大の大人が、男が、人前でそんな風に泣くなんて。
「……違う。違うんです。人じゃなきゃ意味が無い。人が弾いてこそ……じゃないですか」
ぐっと胸がつまる。……わかったわ。良く解らないけど、良く解る。解るけど、でも引かないわ。あたしは医者だもの。
「なに甘えた事言ってんのよ」
「……え?」
「甘ったれるなって言ったのよ」
つかつかと足を踏み出す。
「なに? 彼女が死んだから? もう希望なんてないから死んでやるって?」
スズメか何かが飛び立つ音。庭先で誰かの話し声。きっと柏木さんの声よね。カタはもうついた?

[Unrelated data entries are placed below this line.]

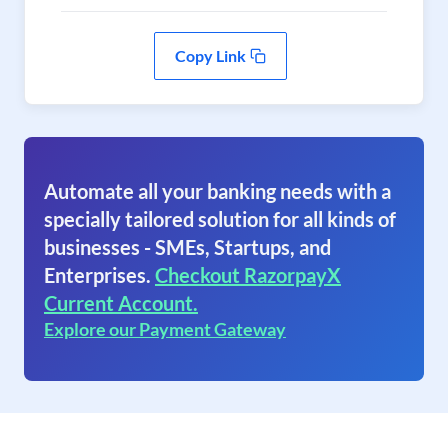
Copy Link
Automate all your banking needs with a
specially tailored solution for all kinds of
businesses - SMEs, Startups, and
Enterprises.
Checkout RazorpayX
Current Account.
Explore our Payment Gateway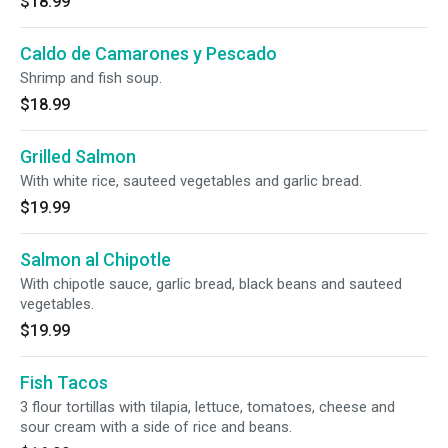
$18.99
Caldo de Camarones y Pescado
Shrimp and fish soup.
$18.99
Grilled Salmon
With white rice, sauteed vegetables and garlic bread.
$19.99
Salmon al Chipotle
With chipotle sauce, garlic bread, black beans and sauteed
vegetables.
$19.99
Fish Tacos
3 flour tortillas with tilapia, lettuce, tomatoes, cheese and
sour cream with a side of rice and beans.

柏木さんは完璧な人。あんな若造のハンターにやられる人じゃない。
でも柏木さん、あなた――麻生に銃を渡した? 眼のつく場所に、もしかして枕元にでも置いた? こうなる事が解ってて、もしかして自殺するかもって……自分の育てたハンターに、麻生に銃を?
もしそうならあなた……最低だわ。
「いい? この世に生きたくても生きられない人間がどれだけ居ると思ってる?」
麻生が持つ銃にそっと触れる。硬直した手の指を、そっと掴む。
「貴方が死ぬほど苦しむ末期のガン患者だって言うのなら話は違ってくるわ。でも違うでしょ?」
彼の眼にはとまどいの色。
あたしは彼の口元に顔を近づけ、優しく、そっと口づけた。
一度見開かれた彼の眼が閉じる。彼の手から力が抜ける。その手か銃を離す。
もう二股くんなんて呼ばないわ。
貴方はとても健気な人。責任感の強い人。とても強い意思と誇りを持っている人よ。ただもう少し待って。早まらないで。
「麻生さん。あなたはまだ戻れるわ」
「……え?」
マガジンを排出してから、あたしはもう一度スライドを引いた。点火前の弾薬が飛び出し、あたしの手の上でコロリと転がる。銀に光る弾丸。しっかりとそれを指と指にはさみ、彼の眼の前に持っていく。